### Do this:
Answer these questions from the thread below on gRPC server memory usage:
1. How many gRPC server applications does the reporter have in the same repository?
2. Within how many days must an update be provided to keep the issue from being closed automatically?
3. Under what email subject can the pprof dumps be found?

My point was that we have 2 different gRPC server applications in the same repository. Each of them use the same vendor gRPC package. It looks like on one server application we can observe growth of the memory utilization, but on another gRPC server application memory usage is okay (the memory utilization is not growing). This detail makes me think that there is an error on the first gRPC server application on our side (probably it's not the case, because we only updated gRPC package and didn't modify any code), or RPS slightly differs between this two servers which causes issue to be observed only in one place (I'm not sure about this either, because RPS difference is not that high ~ less than 1K). Maybe one application uses bufWriter more often than another

wh75er avatar May 03 '23 09:05 wh75er

Can you get a pprof dump that we can analyze?

Also, does the memory utilization come down in the service with high QPS when the QPS comes down? If so, then it could indicate that we are not leaking memory.

easwars avatar May 03 '23 22:05 easwars

This issue is labeled as requiring an update from the reporter, and no update has been received after 6 days. If no update is provided in the next 7 days, this issue will be automatically closed.

github-actions[bot] avatar May 09 '23 22:05 github-actions[bot]

Sorry for long reply!

does the memory utilization come down in the service with high QPS when the QPS comes down

No, it doesn't. Looks like it grows with QPS, but when QPS goes down it keeps the memory utilization the same after last QPS peak. When QPS starts to grow again, it seems like the memory utilization continues to grow and then locks on

Can you get a pprof dump that we can analyze?

Sure, I've sent 2 dumps to your email, so you could check the diff. You can find it by subject high memory usage #6242

wh75er avatar May 10 '23 10:05 wh75er

Also forgot to tag you, @easwars

Doing it here

wh75er avatar May 10 '23 10:05 wh75er

Thanks @wh75er. We will take a look soon.

easwars avatar May 10 '23 16:05 easwars

Hello! Is there any updates on the issue?

wh75er avatar May 18 '23 11:05 wh75er

Really sorry. I haven't had cycles to look into this.

@zasweq @arvindbr8 @dfawley Would one of you be able to look into this? Thanks.

easwars avatar May 18 '23 18:05 easwars

There are a lot of moving pieces in a system like this, and so this will be hard to help, here. Some things to consider:

  • Do you track the number of open connections? Is the memory scaling consistently with open connections?

### Provided material:
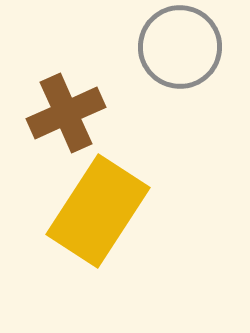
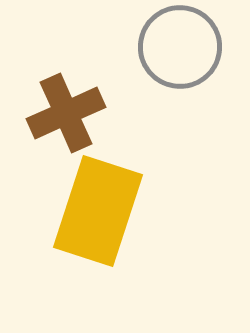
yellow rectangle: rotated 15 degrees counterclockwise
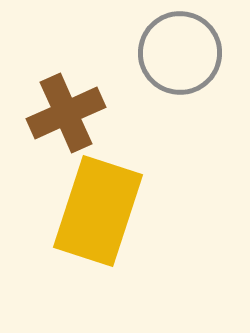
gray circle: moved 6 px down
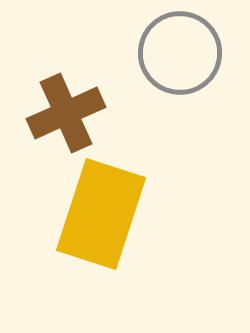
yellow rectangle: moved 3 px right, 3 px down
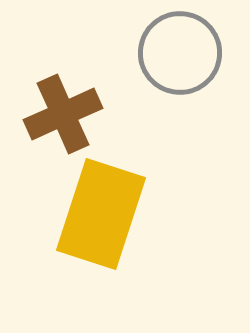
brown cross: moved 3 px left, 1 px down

### Final result:
1. Two.
2. Seven days.
3. "high memory usage #6242"